What you have to do. Please transcribe all of the entries exactly, leaving out any images.

The input START

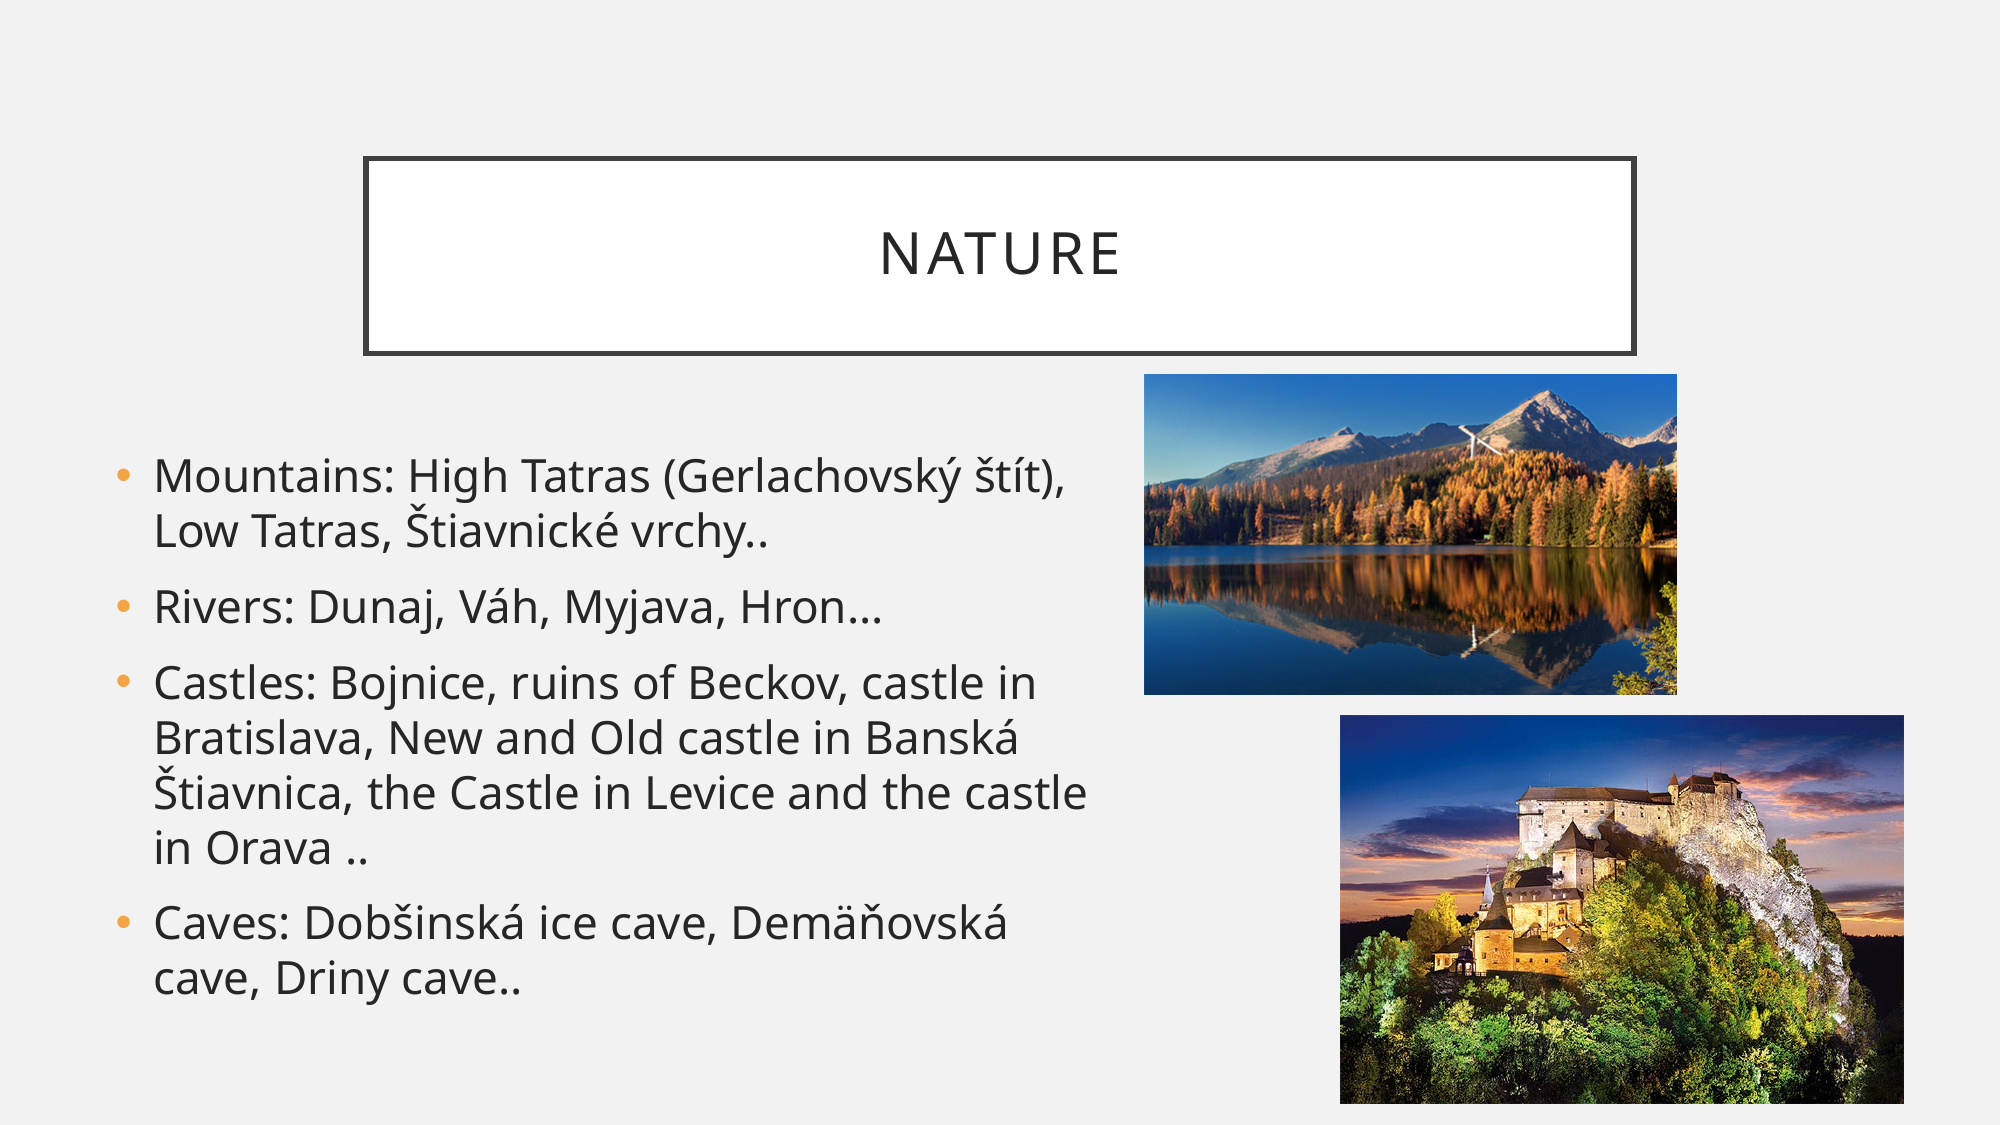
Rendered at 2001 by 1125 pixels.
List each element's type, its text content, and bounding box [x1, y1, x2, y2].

list Mountains: High Tatras (Gerlachovský štít), Low Tatras, Štiavnické vrchy.. Rivers: Dunaj, Váh, Myjava, Hron... Castles: Bojnice, ruins of Beckov, castle in Bratislava, New and Old castle in Banská Štiavnica, the Castle in Levice and the castle in Orava .. Caves: Dobšinská ice cave, Demäňovská cave, Driny cave.. [100, 439, 1145, 1121]
title Nature [363, 156, 1637, 356]
picture [1340, 715, 1904, 1104]
picture [1144, 374, 1677, 695]
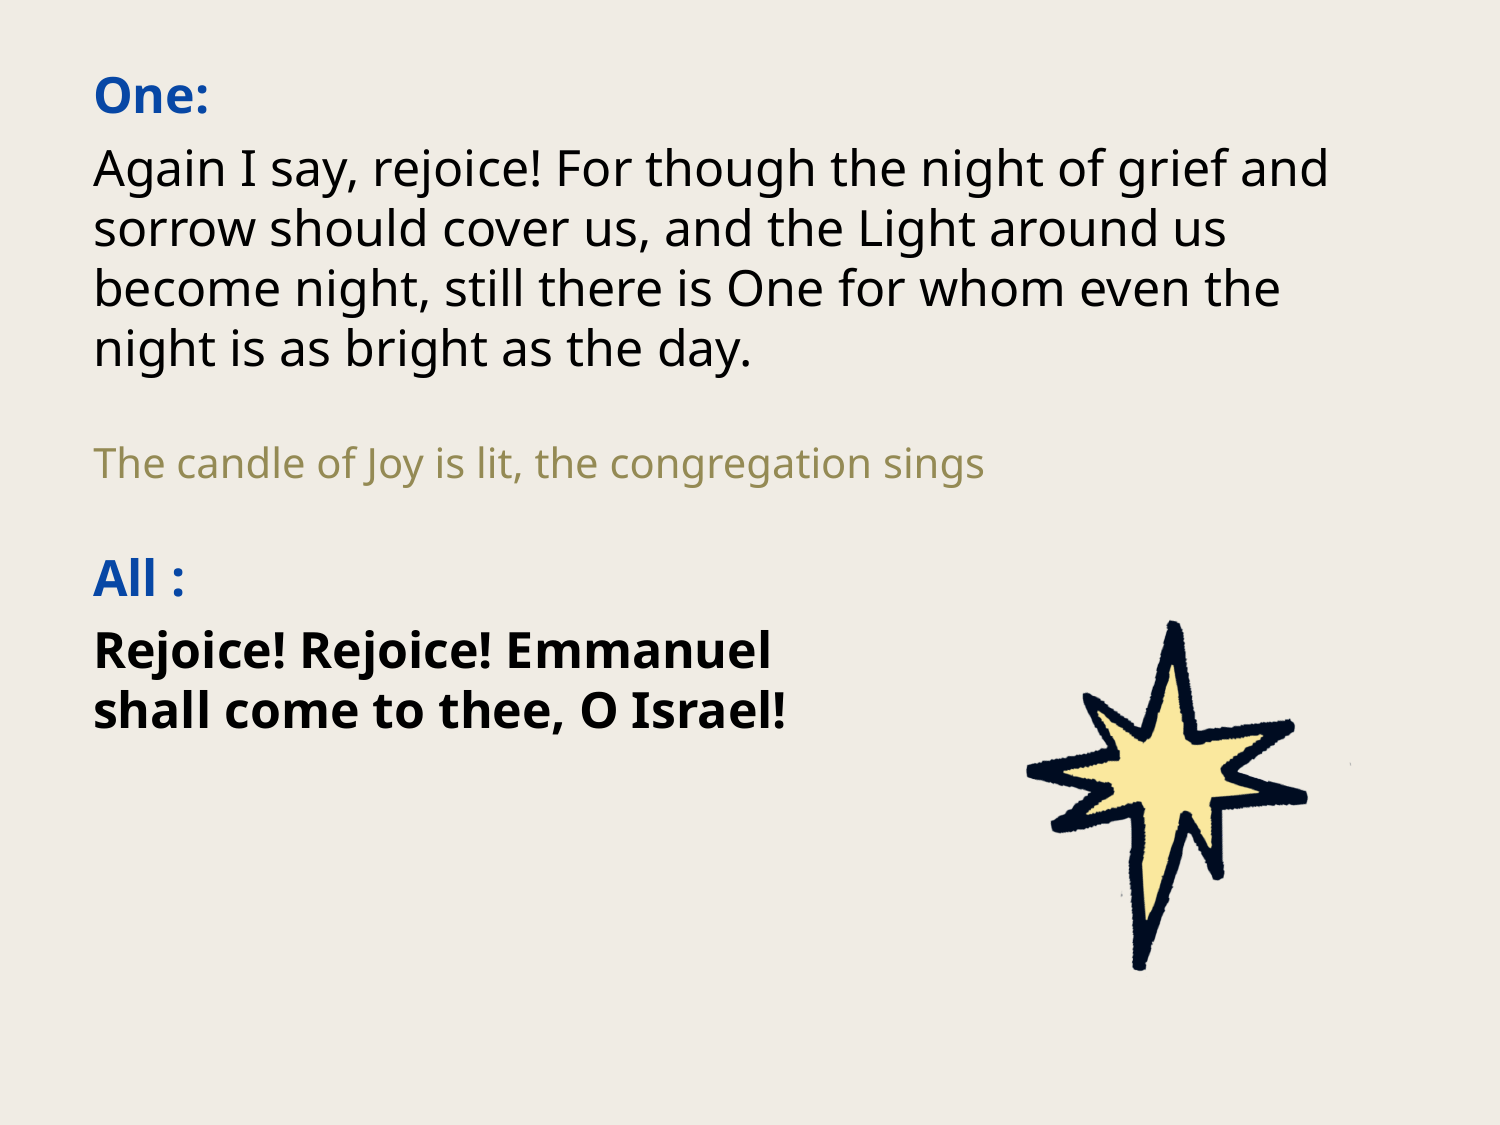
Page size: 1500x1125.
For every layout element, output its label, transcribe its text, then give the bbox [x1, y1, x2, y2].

text_box One: Again I say, rejoice! For though the night of grief and sorrow should cover us, and the Light around us become night, still there is One for whom even the night is as bright as the day. The candle of Joy is lit, the congregation sings All : Rejoice! Rejoice! Emmanuel shall come to thee, O Israel! [78, 56, 1424, 927]
picture [879, 502, 1412, 1087]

The input END

Result of the exercise.
Rendered at 2001 by 1125 pixels.
List each element's type, its text content, and bounding box [x1, y1, x2, y2].

list Mountains: High Tatras (Gerlachovský štít), Low Tatras, Štiavnické vrchy.. Rivers: Dunaj, Váh, Myjava, Hron... Castles: Bojnice, ruins of Beckov, castle in Bratislava, New and Old castle in Banská Štiavnica, the Castle in Levice and the castle in Orava .. Caves: Dobšinská ice cave, Demäňovská cave, Driny cave.. [100, 439, 1145, 1121]
title Nature [363, 156, 1637, 356]
picture [1340, 715, 1904, 1104]
picture [1144, 374, 1677, 695]
Page size: 1500x1125.
For every layout element, output its label, transcribe its text, then give the bbox [x1, y1, x2, y2].

text_box One: Again I say, rejoice! For though the night of grief and sorrow should cover us, and the Light around us become night, still there is One for whom even the night is as bright as the day. The candle of Joy is lit, the congregation sings All : Rejoice! Rejoice! Emmanuel shall come to thee, O Israel! [78, 56, 1424, 927]
picture [879, 502, 1412, 1087]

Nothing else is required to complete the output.